LM3405A 30015276.png Figure 15. Start-Up Response to VIN With 5-ms Rise Time
LM3405A 30015275.png Figure 17. Start-Up Response to VIN With 200-µs Rise Time
LM3405A 30015277.png Figure 16. Start-Up Response to VIN With EN/DIM Delayed

7.3.5 LED PWM Dimming

The LED brightness can be controlled by applying a periodic pulse signal to the EN/DIM pin and varying its frequency and/or duty cycle. This so-called PWM dimming method controls the average light output by pulsing the LED current between the set value and zero. A logic high level at the EN/DIM pin turns on the LED current whereas a logic low level turns off the LED current. Figure 18 shows a typical LED current waveform in PWM dimming mode. As explained in the previous section, there is approximately a 100-µs delay from the EN/DIM signal going high to fully establishing the LED current as shown in Figure 19. This 100-µs delay sets a maximum frequency limit for the driving signal that can be applied to the EN/DIM pin for PWM dimming. Figure 20 shows the average LED current versus duty cycle of PWM dimming signal for various frequencies. The applicable frequency range to drive LM3405A for PWM dimming is from 100 Hz to 5 kHz. The dimming ratio reduces drastically when the applied PWM dimming frequency is greater than 5 kHz.
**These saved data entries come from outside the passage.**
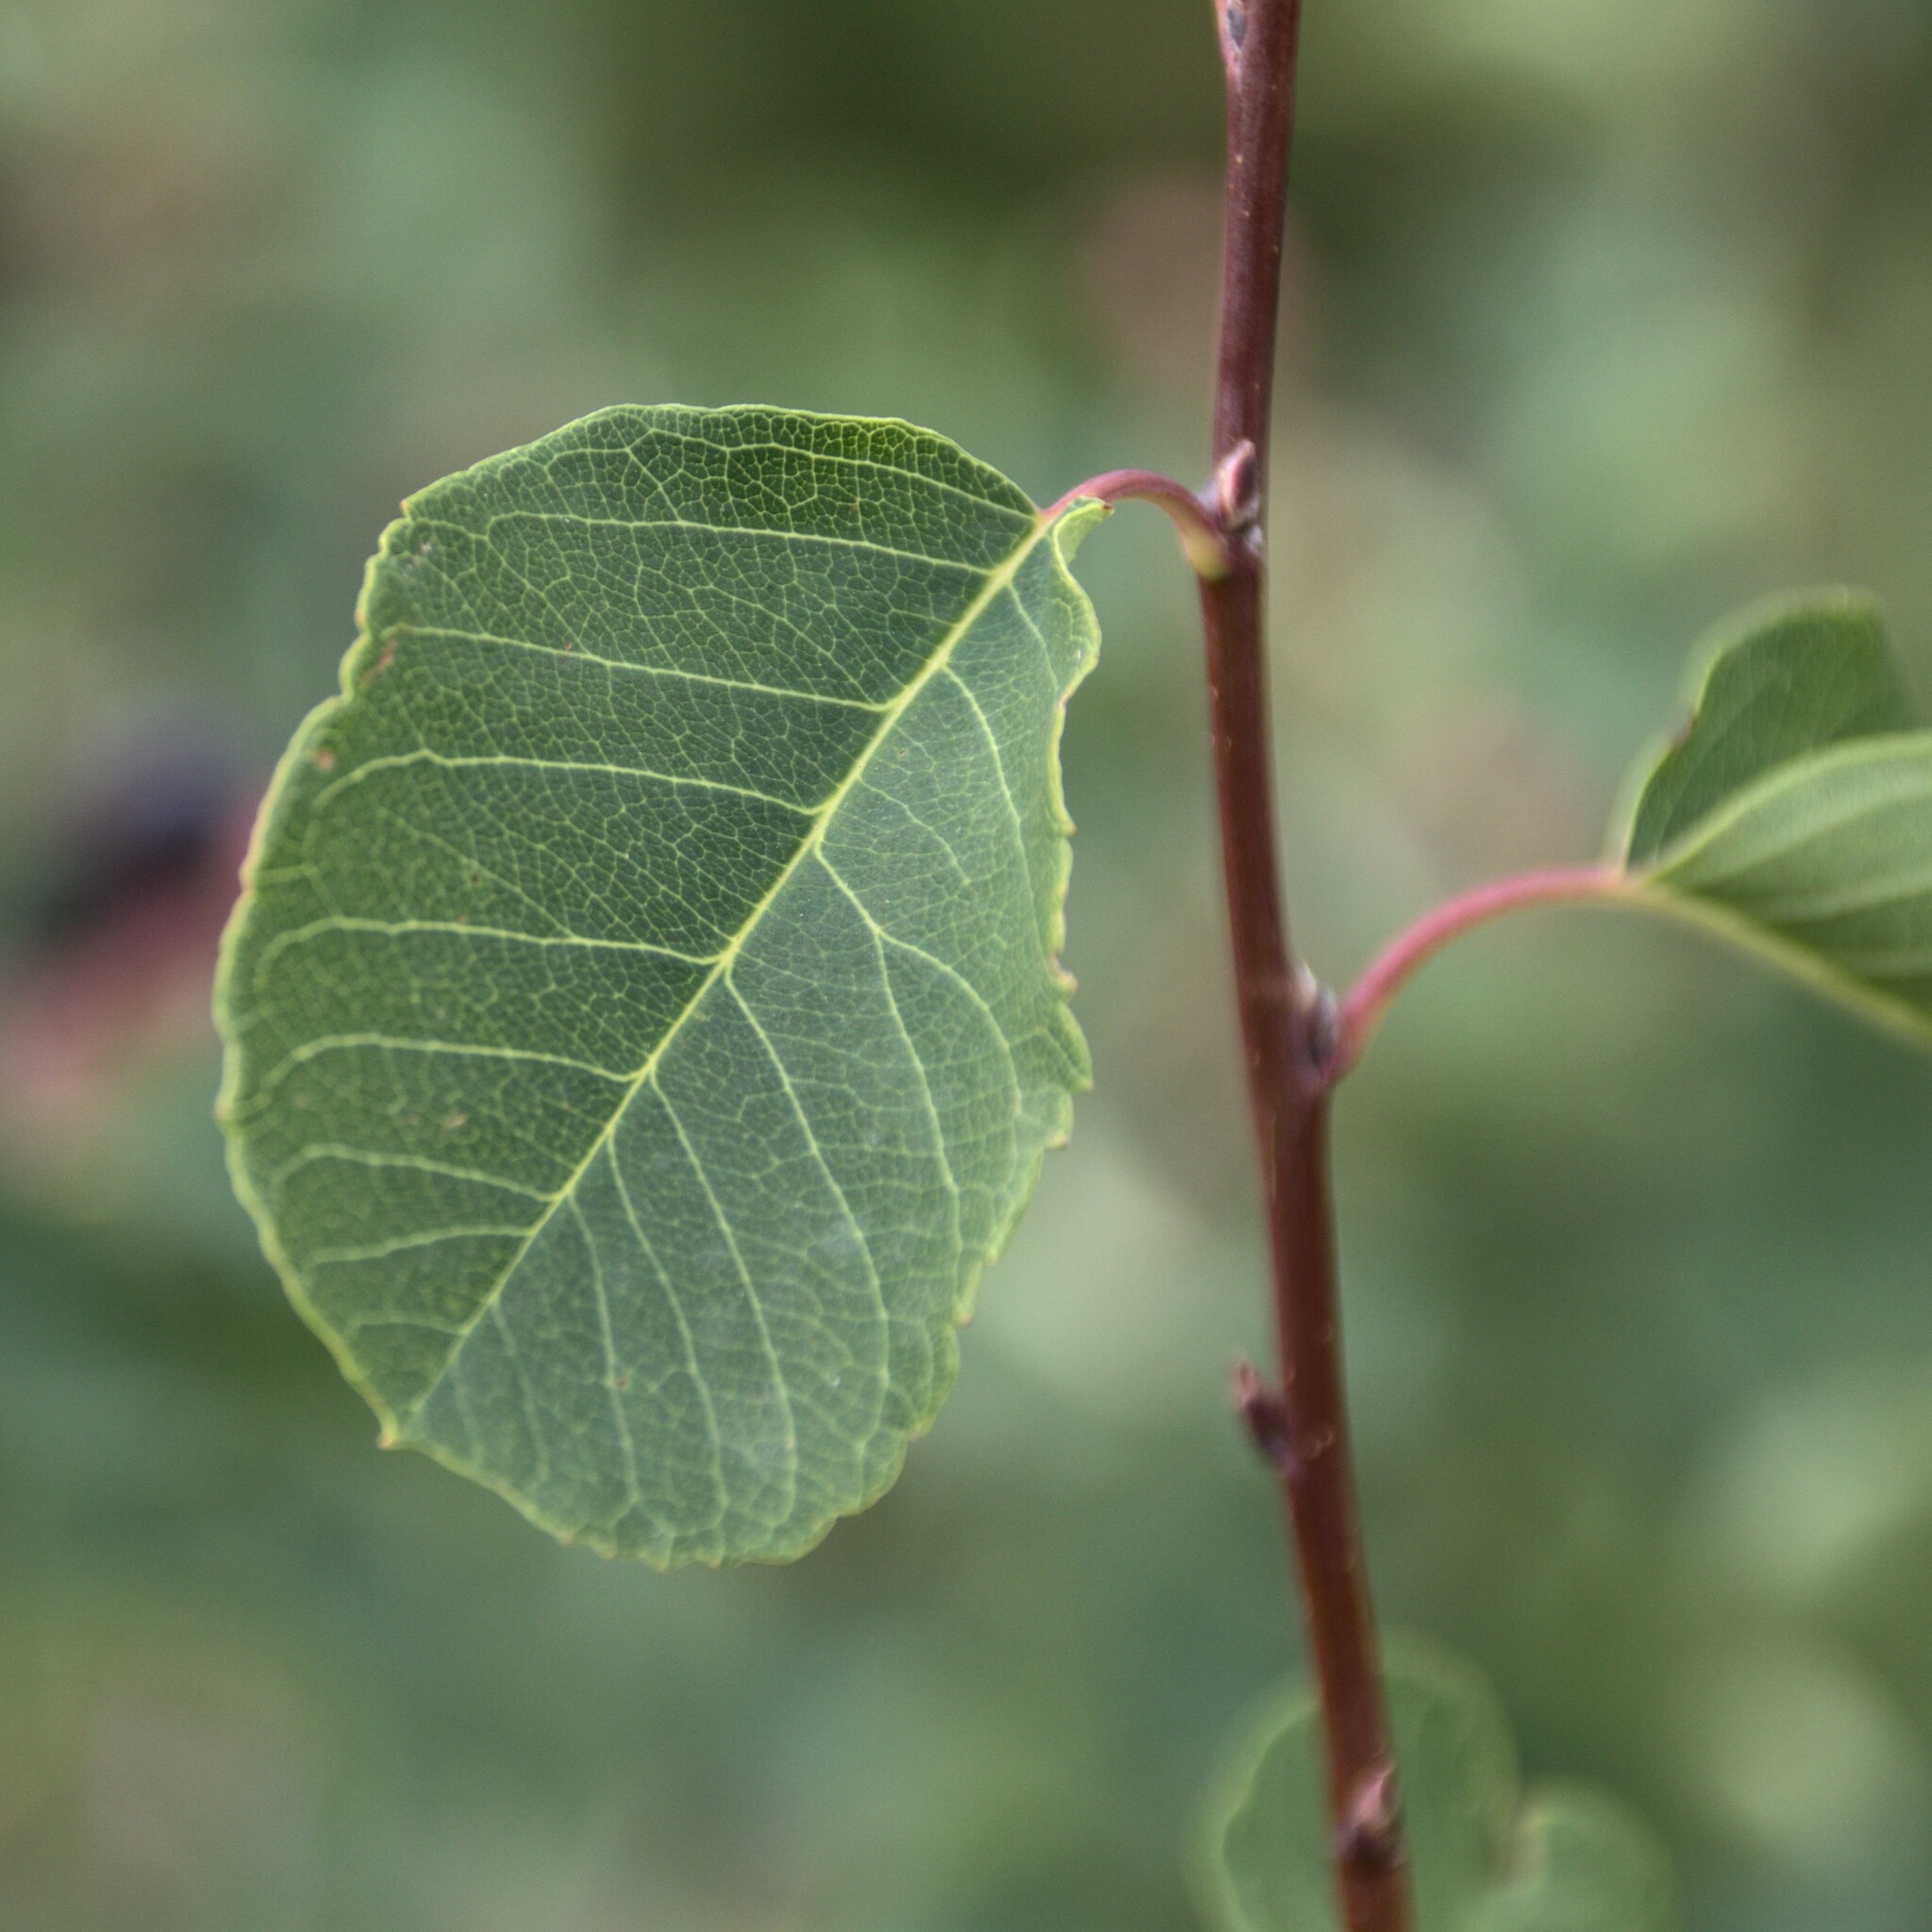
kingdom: Plantae
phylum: Tracheophyta
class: Magnoliopsida
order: Rosales
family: Rosaceae
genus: Amelanchier
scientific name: Amelanchier alnifolia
LM3405A 30015266.png Figure 18. PWM Dimming of LEDs
Using the EN/DIM Pin
LM3405A 30015283.png Figure 20. Average LED Current vs
Duty Cycle of PWM Dimming Signal at EN/DIM Pin
LM3405A 30015267.png Figure 19. Start-Up Response to EN/DIM
With IF = 1 A

7.3.6 Undervoltage Lockout

Undervoltage lockout (UVLO) prevents the LM3405A from operating until the input voltage exceeds 2.74 V (typical). The UVLO threshold has approximately 440 mV of hysteresis, so the part will operate until VIN drops below 2.3 V (typical). Hysteresis prevents the part from turning off during power up if VIN is non-monotonic.

7.3.7 Current Limit

The LM3405A uses cycle-by-cycle current limit to protect the internal power switch. During each switching cycle, a current limit comparator detects if the power switch current exceeds 2 A (typical), and turns off the switch until the next switching cycle begins.

7.3.8 Overcurrent Protection

The LM3405A has a built-in overcurrent comparator that compares the FB pin voltage to a threshold voltage that is 60% higher than the internal reference VREF. Once the FB pin voltage exceeds this threshold level (typically 328 mV), the internal NMOS power switch is turned off, which allows the feedback voltage to decrease towards regulation. This threshold provides an upper limit for the LED current. LED current overshoot is limited to 328 mV/R1 by this comparator during transients.

7.4 Device Functional Modes

7.4.1 Thermal Shutdown

Thermal shutdown limits total power dissipation by turning off the internal power switch when the IC junction temperature exceeds 165°C. After thermal shutdown occurs, the power switch does not turn on until the junction temperature drops below approximately 150°C.